Flowability
Flowability is not a constant material property – it arises from the interaction between the powder, the additive and the mixing process. Particularly with poorly flowing powders, the type of mixing determines whether minimal quantities of a flow aid can have any effect at all. This requires a mixing process that is efficient, brief and gentle. Only in this way are additives distributed precisely at the contact points between the particles, without causing unnecessary compaction, segregation or agglomeration.
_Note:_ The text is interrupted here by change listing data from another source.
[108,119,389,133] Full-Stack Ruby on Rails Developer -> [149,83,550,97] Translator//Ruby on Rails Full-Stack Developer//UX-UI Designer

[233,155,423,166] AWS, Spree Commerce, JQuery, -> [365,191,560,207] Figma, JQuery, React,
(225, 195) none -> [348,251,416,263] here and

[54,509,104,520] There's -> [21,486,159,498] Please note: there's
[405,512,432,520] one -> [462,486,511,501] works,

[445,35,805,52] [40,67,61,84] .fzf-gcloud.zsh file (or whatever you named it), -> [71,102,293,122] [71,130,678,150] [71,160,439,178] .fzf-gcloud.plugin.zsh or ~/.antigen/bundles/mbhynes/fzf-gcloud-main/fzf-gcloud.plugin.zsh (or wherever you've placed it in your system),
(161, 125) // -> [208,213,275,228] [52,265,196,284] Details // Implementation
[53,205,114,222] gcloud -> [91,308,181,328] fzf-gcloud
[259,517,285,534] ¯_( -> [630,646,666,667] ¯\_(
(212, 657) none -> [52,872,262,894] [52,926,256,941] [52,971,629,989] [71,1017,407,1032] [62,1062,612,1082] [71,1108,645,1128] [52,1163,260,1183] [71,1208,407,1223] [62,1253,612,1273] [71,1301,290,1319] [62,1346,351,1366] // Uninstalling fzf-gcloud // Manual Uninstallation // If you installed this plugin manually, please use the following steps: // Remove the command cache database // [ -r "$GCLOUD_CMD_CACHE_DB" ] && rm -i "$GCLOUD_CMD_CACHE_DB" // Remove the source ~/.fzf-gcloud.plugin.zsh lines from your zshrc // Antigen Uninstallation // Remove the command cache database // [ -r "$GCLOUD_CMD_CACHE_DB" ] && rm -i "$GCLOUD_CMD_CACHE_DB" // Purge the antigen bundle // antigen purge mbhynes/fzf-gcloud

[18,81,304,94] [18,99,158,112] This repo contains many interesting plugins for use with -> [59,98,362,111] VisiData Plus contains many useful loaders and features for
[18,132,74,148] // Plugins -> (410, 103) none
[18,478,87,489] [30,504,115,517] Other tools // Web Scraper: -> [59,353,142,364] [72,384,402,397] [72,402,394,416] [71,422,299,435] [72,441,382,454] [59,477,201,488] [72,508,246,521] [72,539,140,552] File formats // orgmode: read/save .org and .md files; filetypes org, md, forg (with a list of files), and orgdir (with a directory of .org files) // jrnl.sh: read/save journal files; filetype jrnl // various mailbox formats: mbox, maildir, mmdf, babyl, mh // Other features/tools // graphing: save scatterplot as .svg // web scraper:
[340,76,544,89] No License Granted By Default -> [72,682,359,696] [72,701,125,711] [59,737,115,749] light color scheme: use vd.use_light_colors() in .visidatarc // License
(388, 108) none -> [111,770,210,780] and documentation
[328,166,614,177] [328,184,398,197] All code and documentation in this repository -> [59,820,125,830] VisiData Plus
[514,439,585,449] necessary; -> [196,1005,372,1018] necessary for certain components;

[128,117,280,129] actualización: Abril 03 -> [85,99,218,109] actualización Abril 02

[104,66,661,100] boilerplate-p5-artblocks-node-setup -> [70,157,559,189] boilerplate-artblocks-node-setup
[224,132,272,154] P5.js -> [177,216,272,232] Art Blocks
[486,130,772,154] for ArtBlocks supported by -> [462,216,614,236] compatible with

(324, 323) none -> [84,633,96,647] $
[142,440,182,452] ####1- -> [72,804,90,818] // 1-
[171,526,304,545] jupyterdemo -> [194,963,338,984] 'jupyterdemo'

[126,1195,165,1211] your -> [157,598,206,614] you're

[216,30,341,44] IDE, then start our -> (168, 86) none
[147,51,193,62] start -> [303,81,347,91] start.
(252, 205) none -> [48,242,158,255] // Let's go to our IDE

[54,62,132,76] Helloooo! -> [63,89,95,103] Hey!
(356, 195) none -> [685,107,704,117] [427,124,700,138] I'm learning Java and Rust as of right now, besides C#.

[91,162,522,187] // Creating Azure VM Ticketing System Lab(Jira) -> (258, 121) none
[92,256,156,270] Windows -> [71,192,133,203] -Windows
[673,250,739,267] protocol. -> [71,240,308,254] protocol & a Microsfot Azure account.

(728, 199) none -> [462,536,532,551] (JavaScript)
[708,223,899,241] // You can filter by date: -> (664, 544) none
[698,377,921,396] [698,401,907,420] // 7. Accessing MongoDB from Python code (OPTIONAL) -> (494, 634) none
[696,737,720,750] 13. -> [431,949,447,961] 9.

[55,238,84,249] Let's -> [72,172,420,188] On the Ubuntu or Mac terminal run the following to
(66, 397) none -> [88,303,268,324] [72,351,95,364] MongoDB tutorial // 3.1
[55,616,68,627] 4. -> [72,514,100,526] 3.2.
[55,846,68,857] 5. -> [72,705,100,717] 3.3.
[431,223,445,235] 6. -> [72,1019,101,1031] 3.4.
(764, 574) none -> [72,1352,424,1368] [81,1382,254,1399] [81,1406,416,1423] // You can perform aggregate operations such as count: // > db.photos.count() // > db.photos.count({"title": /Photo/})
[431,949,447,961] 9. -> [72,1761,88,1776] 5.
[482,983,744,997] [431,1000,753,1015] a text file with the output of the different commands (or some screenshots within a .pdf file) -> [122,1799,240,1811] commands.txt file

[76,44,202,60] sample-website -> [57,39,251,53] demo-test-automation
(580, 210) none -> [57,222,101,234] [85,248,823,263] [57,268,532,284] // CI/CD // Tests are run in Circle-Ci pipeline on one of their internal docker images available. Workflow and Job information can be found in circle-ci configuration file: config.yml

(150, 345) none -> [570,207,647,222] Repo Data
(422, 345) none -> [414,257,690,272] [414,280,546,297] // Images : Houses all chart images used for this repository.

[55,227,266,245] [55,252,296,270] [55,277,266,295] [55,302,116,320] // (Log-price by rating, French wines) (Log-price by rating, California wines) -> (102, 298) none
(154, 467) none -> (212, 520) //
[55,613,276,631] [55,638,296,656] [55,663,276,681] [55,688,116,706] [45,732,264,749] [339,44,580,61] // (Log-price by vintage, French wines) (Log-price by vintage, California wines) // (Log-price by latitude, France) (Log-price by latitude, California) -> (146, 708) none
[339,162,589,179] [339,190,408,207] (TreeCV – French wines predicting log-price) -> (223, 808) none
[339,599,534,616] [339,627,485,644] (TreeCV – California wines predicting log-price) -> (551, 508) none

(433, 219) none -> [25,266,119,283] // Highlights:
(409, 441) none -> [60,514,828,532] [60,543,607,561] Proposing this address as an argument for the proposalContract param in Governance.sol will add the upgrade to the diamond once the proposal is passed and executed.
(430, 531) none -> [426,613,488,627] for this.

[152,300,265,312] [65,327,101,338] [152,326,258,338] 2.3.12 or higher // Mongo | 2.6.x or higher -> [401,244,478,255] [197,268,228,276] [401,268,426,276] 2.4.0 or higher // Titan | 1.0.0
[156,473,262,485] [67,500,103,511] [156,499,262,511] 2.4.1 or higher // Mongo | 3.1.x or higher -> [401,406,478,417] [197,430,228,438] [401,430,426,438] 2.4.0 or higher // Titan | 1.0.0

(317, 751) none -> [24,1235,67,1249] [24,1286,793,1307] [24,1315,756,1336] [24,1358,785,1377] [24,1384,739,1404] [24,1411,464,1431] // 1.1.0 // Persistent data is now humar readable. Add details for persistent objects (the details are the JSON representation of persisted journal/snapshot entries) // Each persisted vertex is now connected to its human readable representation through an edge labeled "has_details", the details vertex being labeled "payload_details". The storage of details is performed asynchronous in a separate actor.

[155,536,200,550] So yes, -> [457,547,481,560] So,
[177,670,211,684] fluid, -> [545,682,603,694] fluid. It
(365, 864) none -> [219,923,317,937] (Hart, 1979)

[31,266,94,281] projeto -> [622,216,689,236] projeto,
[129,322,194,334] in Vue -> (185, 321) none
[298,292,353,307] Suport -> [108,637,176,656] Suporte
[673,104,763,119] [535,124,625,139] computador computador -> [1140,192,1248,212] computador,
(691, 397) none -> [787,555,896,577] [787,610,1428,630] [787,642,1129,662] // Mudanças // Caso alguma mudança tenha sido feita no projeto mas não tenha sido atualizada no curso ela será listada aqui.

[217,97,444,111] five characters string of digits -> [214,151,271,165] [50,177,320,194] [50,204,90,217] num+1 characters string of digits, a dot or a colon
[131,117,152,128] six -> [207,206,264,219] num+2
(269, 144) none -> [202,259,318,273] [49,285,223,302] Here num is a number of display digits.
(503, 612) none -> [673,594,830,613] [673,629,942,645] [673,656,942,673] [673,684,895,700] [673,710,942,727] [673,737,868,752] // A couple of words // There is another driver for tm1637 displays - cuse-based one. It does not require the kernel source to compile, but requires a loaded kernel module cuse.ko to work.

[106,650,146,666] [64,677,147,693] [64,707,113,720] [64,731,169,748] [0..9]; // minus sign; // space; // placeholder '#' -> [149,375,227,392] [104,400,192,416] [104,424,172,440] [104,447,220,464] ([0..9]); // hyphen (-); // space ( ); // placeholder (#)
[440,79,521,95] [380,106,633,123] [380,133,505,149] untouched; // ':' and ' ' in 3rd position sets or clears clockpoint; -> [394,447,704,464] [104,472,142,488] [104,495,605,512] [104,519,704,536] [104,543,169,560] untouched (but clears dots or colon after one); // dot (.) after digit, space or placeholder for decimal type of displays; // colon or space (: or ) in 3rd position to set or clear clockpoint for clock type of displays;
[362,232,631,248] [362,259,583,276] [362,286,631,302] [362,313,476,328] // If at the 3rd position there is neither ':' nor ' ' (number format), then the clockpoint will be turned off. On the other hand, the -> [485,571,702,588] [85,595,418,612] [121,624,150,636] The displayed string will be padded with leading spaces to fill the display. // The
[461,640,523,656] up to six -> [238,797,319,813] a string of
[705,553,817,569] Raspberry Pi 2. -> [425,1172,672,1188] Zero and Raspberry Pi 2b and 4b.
Various parameters are used to assess flowability. A simple, practical parameter is the angle of repose (also known as the angle of repose). It describes the angle of inclination of a freely poured powder cone and is derived from the geometry:
tan(α) = H/R
- • α is the angle of repose
- • H is the height of the powder cone
- • R is the radius of the base
Small angles of repose indicate good flowability, whilst large angles indicate cohesive or poor-flowing behaviour. The angle of repose is sensitive to the use of flow aids – though this effect is only reproducible if these are distributed homogeneously. This is precisely where the importance of a suitable mixing concept becomes apparent.
Andrew Jenike shear tests are frequently used to provide a robust, quantitative description. They provide the so-called flow function FF, which describes the relationship between the uniaxial compressive strength σc and the principal normal stress σ1:
FF = σ1/σc
Based on these parameters, powders can be classified and flow characteristics for silos determined – for example, for the design of discharge openings, wall angles and discharge aids. The higher the flow function, the better the flowability of the material. Powders with FF<4 are, for example, considered to flow poorly, whilst materials with FF>10 are free-flowing.
The key principle remains: flow aids do not work through quantity, but through distribution. An efficient, gentle mixing process can specifically improve flowability, reduce angle of repose and shift flow functions – thereby stabilising the entire process chain from conveying through storage to dosing.